L. Boff – Tudo passa por uma nova consciência e por uma ampla informação que cheguem, pela via dos meios de comunicação de massa, a todos os setores da população, mostrando a responsabilidade de cada um pelo futuro comum nosso, da vida e da Terra. E fazer valer regras rigorosas de respeito aos ecossistemas. Assim como há crimes contra a humanidade e em nome dela, Pinochet e Milosovic estão sendo levados às barras dos tribunais, assim também há violações contra a dignidade da Terra e seus agressores devem ser adequadamente punidos por tribunais a serem ainda criados.








GLOSSÁRIO

1. Teólogo
Especialista em Teologia, que é a ciência das coisas divinas. O estudo racional dos textos sagrados e dos dogmas.

2. Holística
Relativo ao holismo, teoria segundo a qual o homem faz parte do universo, que é um todo indivisível.


3. Carta da Terra
Documento sobre o meio ambiente elaborado por iniciativa da ONU, com a participação de vários países, para o Desenvolvimento Sustentável.


4. Homo sapiens
Expressão de origem latina para identificar o homem sapiente, o homem sábio.


5. Homo demens
Expressão latina para identificar o homem demente, louco, insensato.


6. Arca de Noé
Segundo a Bíblia, o grande barco construído por Noé para salvar um casal, de cada espécie de animal, do dilúvio.


7. Cosmologia
Ciência que estuda a origem do Cosmo ou os princípios que ordenam o universo em todos seus aspectos.


8. Biomassa
É a quantidade de matéria orgânica viva de um ecossistema. Qualquer matéria de origem vegetal, usada como fonte de energia.


9. Ecossistemas
É o conjunto dos seres vivos e do seu meio ambiente físico, bem como suas relações entre si. Num conceito mais amplo, uma bromélia – que retém nas suas folhas água da chuva e ali se desenvolvem uma coleção de microorganismos – pode ser um ecossistema. O Cerrado, as florestas tropicais, a Caatinga, espaços que abrangem um conjunto diversificado de ecossistemas, são chamados de biomas.

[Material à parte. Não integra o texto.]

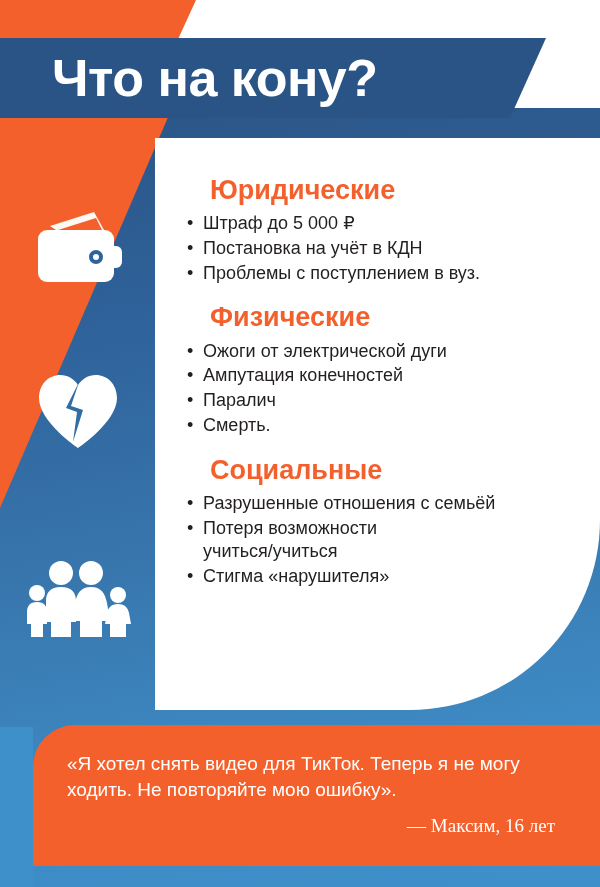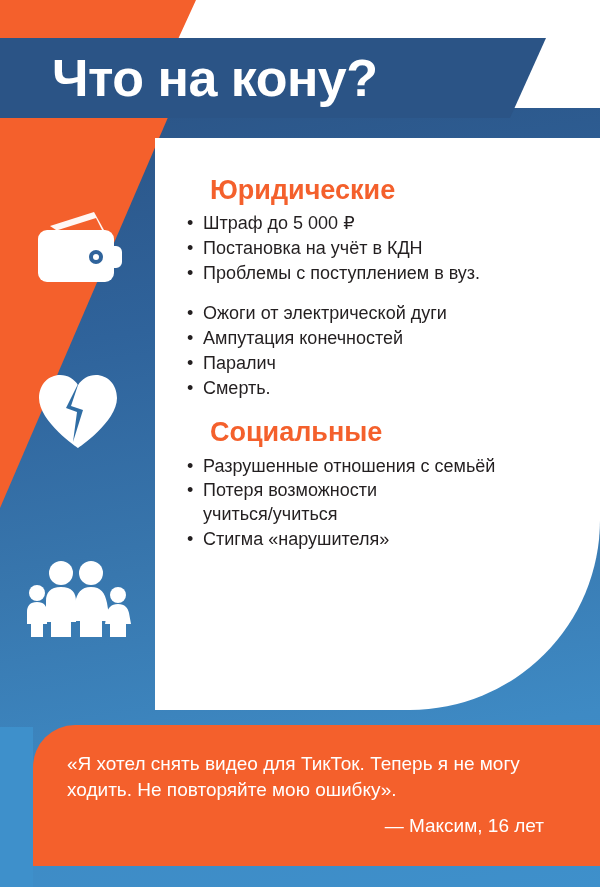--- a/index.html
+++ b/index.html
@@ -160,35 +160,36 @@
 
   
   .quote-block {
     position: absolute;
     left: 33px;
     top: 725px;
     width: 567px;
     height: 141px;
     background: #F4602C;
     border-top-left-radius: 42px;
-    padding: 26px 34px 0 34px;
+    padding: 26px 23px 0 34px;
     box-sizing: border-box;
   }
   .quote-text {
     color: #ffffff;
     font-size: 19px;
     line-height: 1.38;
     margin: 0;
   }
   .quote-author {
     color: #ffffff;
     font-size: 19px;
     margin: 12px 0 0 0;
     text-align: right;
     padding-right: 22px;
+    font-family: Liberation Serif, serif;
   }
 </style>
 </head>
 <body>
 
 <div class="poster">
 
   <div class="bg-white"></div>
   <div class="bg-orange-left"></div>
   <div class="bg-blue"></div>
@@ -205,20 +206,21 @@
       <div class="section">
         <h2 class="section-title">Юридические</h2>
         <ul class="bullets">
           <li>Штраф до 5 000 ₽</li>
           <li>Постановка на учёт в КДН</li>
           <li>Проблемы с поступлением в вуз.</li>
         </ul>
       </div>
 
       <div class="section">
+        <h2 class="section-title">Физические</h2>
         <ul class="bullets">
           <li>Ожоги от электрической дуги</li>
           <li>Ампутация конечностей</li>
           <li>Паралич</li>
           <li>Смерть.</li>
         </ul>
       </div>
 
       <div class="section">
         <h2 class="section-title">Социальные</h2>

FMA – O Brasil é detentor de uma das mais ricas biodiversidades do planeta. No entanto, as deficiências educacionais fazem com que o país assuma o papel de exportador de matérias primas. Mesmo as comunidades indígenas – aquelas que melhor se relacionam com o desenvolvimento sustentável – não resistem às tentações do mercado internacional. Quais são as propostas que o senhor acrescentará à Carta da Terra? 

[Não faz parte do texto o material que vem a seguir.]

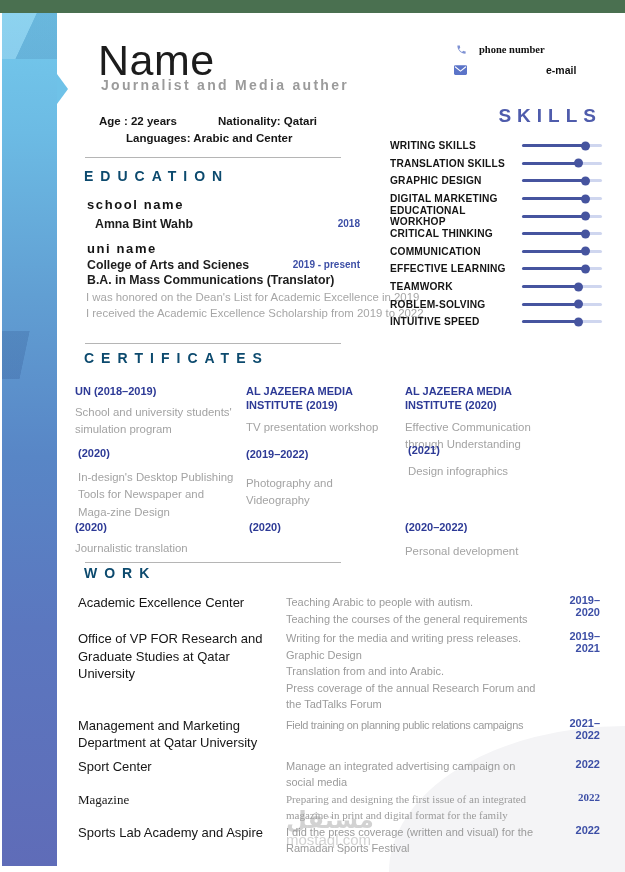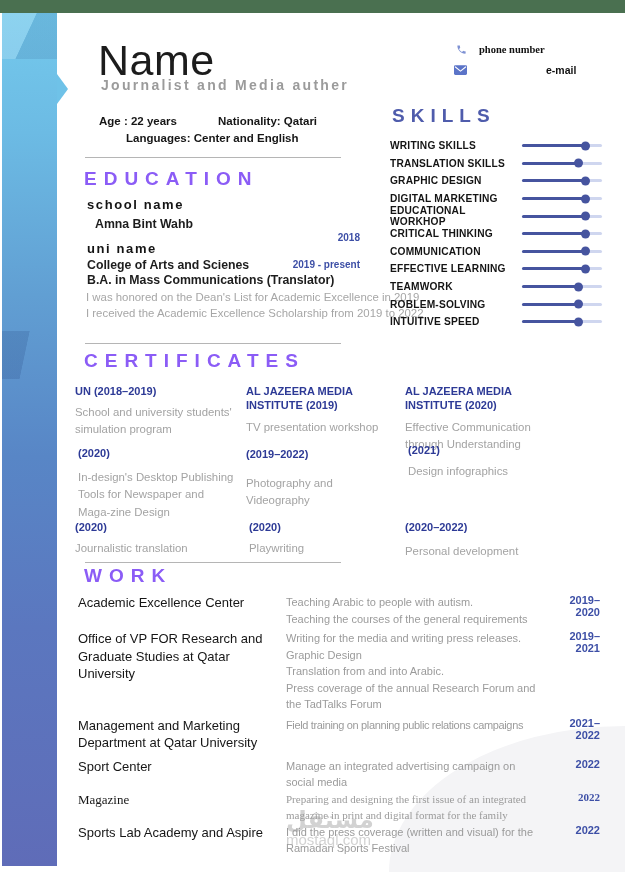--- a/index.html
+++ b/index.html
@@ -31,29 +31,29 @@
   .c-phone{left:456px;top:44px;font-family:Liberation Serif, serif;}
   .c-phone .clabel{margin-left:12px;}
   .c-mail{left:454px;top:64px;}
   .c-mail .clabel{margin-left:79px;}
   
   .profile span{position:absolute;font-size:11.5px;font-weight:700;color:#161616;z-index:2;}
   .p-age{left:99px;top:115px;}
   .p-nat{left:218px;top:115px;}
   .p-lang{left:126px;top:132px;}
   
-  .sec-head{position:absolute;font-size:19px;font-weight:800;letter-spacing:7px;color:#8b5cf6;z-index:2;}
+  .sec-head{position:absolute;font-size:14px;font-weight:800;letter-spacing:7px;color:#0c4a6e;z-index:2;}
   .edu-label{position:absolute;left:87px;font-size:13px;font-weight:700;letter-spacing:1.6px;color:#141414;z-index:2;}
   .edu-inst{position:absolute;font-size:12.3px;font-weight:600;color:#1d1d1d;z-index:2;}
   .edu-date{position:absolute;left:85px;width:275px;text-align:right;font-size:10px;font-weight:800;color:#3d4fa6;z-index:2;}
   .edu-detail{position:absolute;left:87px;top:273px;font-size:12.3px;font-weight:600;color:#1d1d1d;z-index:2;}
   .edu-note{position:absolute;left:86px;font-size:11.4px;color:#a6a6a6;z-index:2;}
   
   .skills{position:absolute;left:390px;top:105px;width:212px;z-index:2;}
-  .skills .sec-head-inline{font-size:19px;font-weight:800;letter-spacing:6px;color:#4f5cac;margin:0 0 10px 2px;}
+  .skills .sec-head-inline{font-size:19px;font-weight:800;letter-spacing:6px;color:#4f5cac;margin:0 0 10px 2px;text-align:right;}
   .skill-row{display:flex;align-items:center;height:17.6px;}
   .skill-label{font-size:10.2px;font-weight:700;color:#141414;letter-spacing:.2px;flex:1;}
   .slider{position:relative;width:80px;height:9px;flex-shrink:0;}
   .slider .track{position:absolute;left:0;top:3px;width:100%;height:3px;background:#cfd6ef;border-radius:2px;}
   .slider .fill{position:absolute;left:0;top:3px;height:3px;background:#46549f;border-radius:2px;}
   .slider .fill::after{content:"";position:absolute;right:-4px;top:50%;transform:translateY(-50%);
         width:9px;height:9px;border-radius:50%;background:#46549f;}
   
   .cert-cell{position:absolute;z-index:2;}
   .cert-title{font-size:11px;font-weight:800;color:#2d3a96;line-height:1.3;}
@@ -102,30 +102,30 @@
           <rect x="0" y="0" width="24" height="18" rx="2.5" fill="#5b74c8"></rect>
           <path d="M2 3l10 8L22 3" fill="none" stroke="#ffffff" stroke-width="2"></path>
         </svg>
     </span>
     <span class="clabel">e-mail</span>
   </div>
 
   <div class="profile">
     <span class="p-age">Age : 22 years</span>
     <span class="p-nat">Nationality: Qatari</span>
-    <span class="p-lang">Languages: Center and English</span>
+    <span class="p-lang">Languages: Arabic and Center</span>
   </div>
 
   <div class="divider" style="top:157px"></div>
 
   <div class="sec-head" style="left:84px;top:168px">EDUCATION</div>
 
   <div class="edu-label" style="top:197px">school name</div>
   <div class="edu-inst" style="left:95px;top:217px">Amna Bint Wahb</div>
-  <div class="edu-date" style="top:232px">2018</div>
+  <div class="edu-date" style="top:218px">2018</div>
 
   <div class="edu-label" style="top:241px">uni name</div>
   <div class="edu-inst" style="left:87px;top:258px">College of Arts and Scienes</div>
   <div class="edu-date" style="top:259px">2019 - present</div>
   <div class="edu-detail">B.A. in Mass Communications (Translator)</div>
 
   <div class="edu-note" style="top:291px">I was honored on the Dean's List for Academic Excellence in 2019</div>
   <div class="edu-note" style="top:307px">I received the Academic Excellence Scholarship from 2019 to 2022</div>
 
   <div class="skills">
@@ -230,21 +230,20 @@
   <div class="cert-cell c2" style="left:246px;top:384px">
     <div class="cert-title">AL JAZEERA MEDIA INSTITUTE (2019)</div>
     <div class="cert-desc">TV presentation workshop</div>
   </div>
   <div class="cert-cell c2" style="left:246px;top:447px">
     <div class="cert-title">(2019–2022)</div>
     <div class="cert-desc mt-big">Photography and Videography</div>
   </div>
   <div class="cert-cell c2" style="left:249px;top:520px">
     <div class="cert-title">(2020)</div>
-    <div class="cert-desc">Playwriting</div>
   </div>
 
   <div class="cert-cell c3" style="left:405px;top:384px">
     <div class="cert-title">AL JAZEERA MEDIA INSTITUTE (2020)</div>
     <div class="cert-desc">Effective Communication through Understanding</div>
   </div>
   <div class="cert-cell c3" style="left:408px;top:443px">
     <div class="cert-title">(2021)</div>
     <div class="cert-desc">Design infographics</div>
   </div>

L. Boff – A Carta da Terra foi discutida de baixo para cima, envolvendo milhares de pessoas e centenas de países. Ela contempla os principais pontos críticos, como esse apontado, que aumentam o deficit da Terra em termos de sustentabilidade. Ela defende os vários modos de produção, especialmente, aqueles considerados arcaicos mas que preservam a natureza, estabelecem comunhão com ela e ainda garantem o sustento das pessoas. Os indígenas agem contra o seu modo de ser que é cheio de reverência e de respeito face aos seres da natureza. Foram seduzidos pela vontade de lucro fácil, própria de nosso sistema. Eles são antes vítimas que causadores de desequilíbrio ecológico. O Brasil precisa conscientizar-se do fato de que ele é detentor da riqueza mais importante da Terra, a biodiversidade, e a de importantes recursos alternativos de energia. 


Dentro de não muitos anos, o Brasil poderá ser a potência mundial das águas, e da produção bens estratégicos a partir das florestas. Oxalá seja uma potência diferente daquela que conhecemos historicamente que usam do poder para dominar ou subalternizar os outros a seus interesses: espero que o Brasil seja uma potência em solidariedade, em sentido de inclusão de todos e de amor e reverância face à complexidade da natureza e à majestade do universo. 


FMA – Alguns escritores, depois de um viver mais longo, renegam o que escreveram no início de suas carreiras. O senhor acredita que um projeto de pesquisa literária leva a outro projeto que se aperfeiçoa no próximo e assim por diante? 


L. Boff – Comecei jovem ainda a escrever ensaios de filosofia e de teologia, antes mesmo de fazer minha especialização na Alemanha. E prolonguei essas atividades até os dias de hoje. Relendo meu diário, percebo que os temas sempre recorrentes em minhas ?matutações? constituem o material principal de minha produção atual. Seguramente o horizonte se alargou. Mas quase tudo estava lá desde o começo. Não renego nada, pois vejo certa coerência entre o que fui e o que sou hoje.